Oxidized terpenes and terpenoids are highly valuable compounds for organic chemistry. Cytochrome P450 monooxygenase P450 BM-3 from Bacillus megaterium is able to catalyze oxidation of terpenes with high efficiency. Mutations at the amino acid positions 47, 51, and 87 resulted in significantly enhanced activity and regioselectivity of the enzyme during oxidation of geranylacetone and related compounds.

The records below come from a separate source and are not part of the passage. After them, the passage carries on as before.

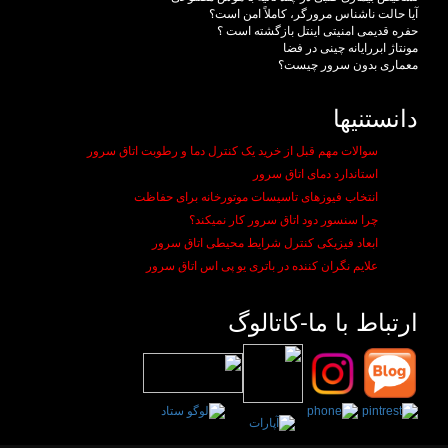
آیا حالت ناشناس مرورگر، کاملاً امن است؟
حفره قدیمی امنیتی اینتل بازگشته است ؟
مونتاژ ابررایانه چینی در فضا
معماری بدون سرور چیست؟
دانستنیها
سوالات مهم قبل از خرید یک کنترل دما و رطوبت اتاق سرور
استاندارد دمای اتاق سرور
انتخاب فیوزهای تاسیسات موتورخانه برای حفاظت
چرا سنسور دود اتاق سرور کار نمیکند؟
ابعاد فیزیکی کنترل شرایط محیطی اتاق سرور
علایم نگران کننده در باتری یو پی اس اتاق سرور
ارتباط با ما-کاتالوگ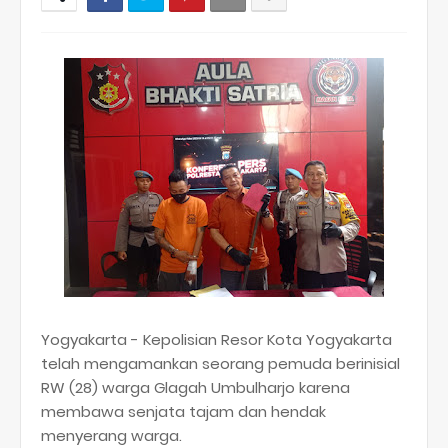
Yogyakarta - Kepolisian Resor Kota Yogyakarta
telah mengamankan seorang pemuda berinisial
RW (28) warga Glagah Umbulharjo karena
membawa senjata tajam dan hendak
menyerang warga.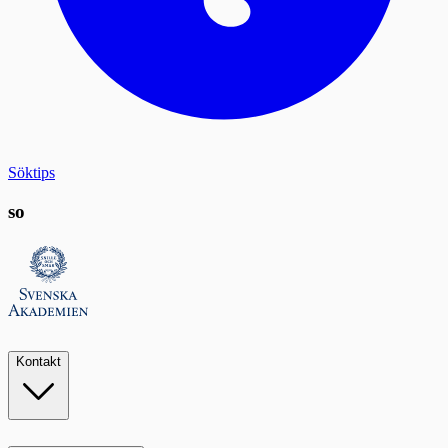
Söktips
so
Kontakt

The activity of the mutant R47L/Y51F/F87V was in the order of ketone>alcohol>aldehyde>acid. An effect of the substrate cis/trans-isomerism on the enzyme chemo- and regioselectivity was studied. P450 monooxygenase demonstrated similar NADPH turnovers with cis/trans isomers, nerylacetone/geranylacetone (1.9×103/2.1×103 min−1) and nerol/geraniol (5.7×102/5.9×102 min−1), however, resulted in different number of products and product distribution. The Z-isomers, nerylacetone and nerol, were oxidized resulting in several products (five and three, respectively), including allylic alcohols. In contrast, E-isomers were epoxidized exclusively. Geranylacetone was converted with high activity (2080 min−1) and enantioselectivity (97% ee) to 9,10-epoxygeranylacetone, while geraniol was enantioselectively epoxidized to the 6,7-epoxide (250 min−1, 90% ee) with 90% regioselectivity.

The Z-isomers of monoterpenes were oxidized by a P450 BM-3 mutant to several products, including allylic alcohols and epoxides. E-isomers were epoxidized exclusively. Geranylacetone was converted with high activity and enantioselectivity to 9,10-epoxygeranylacetone.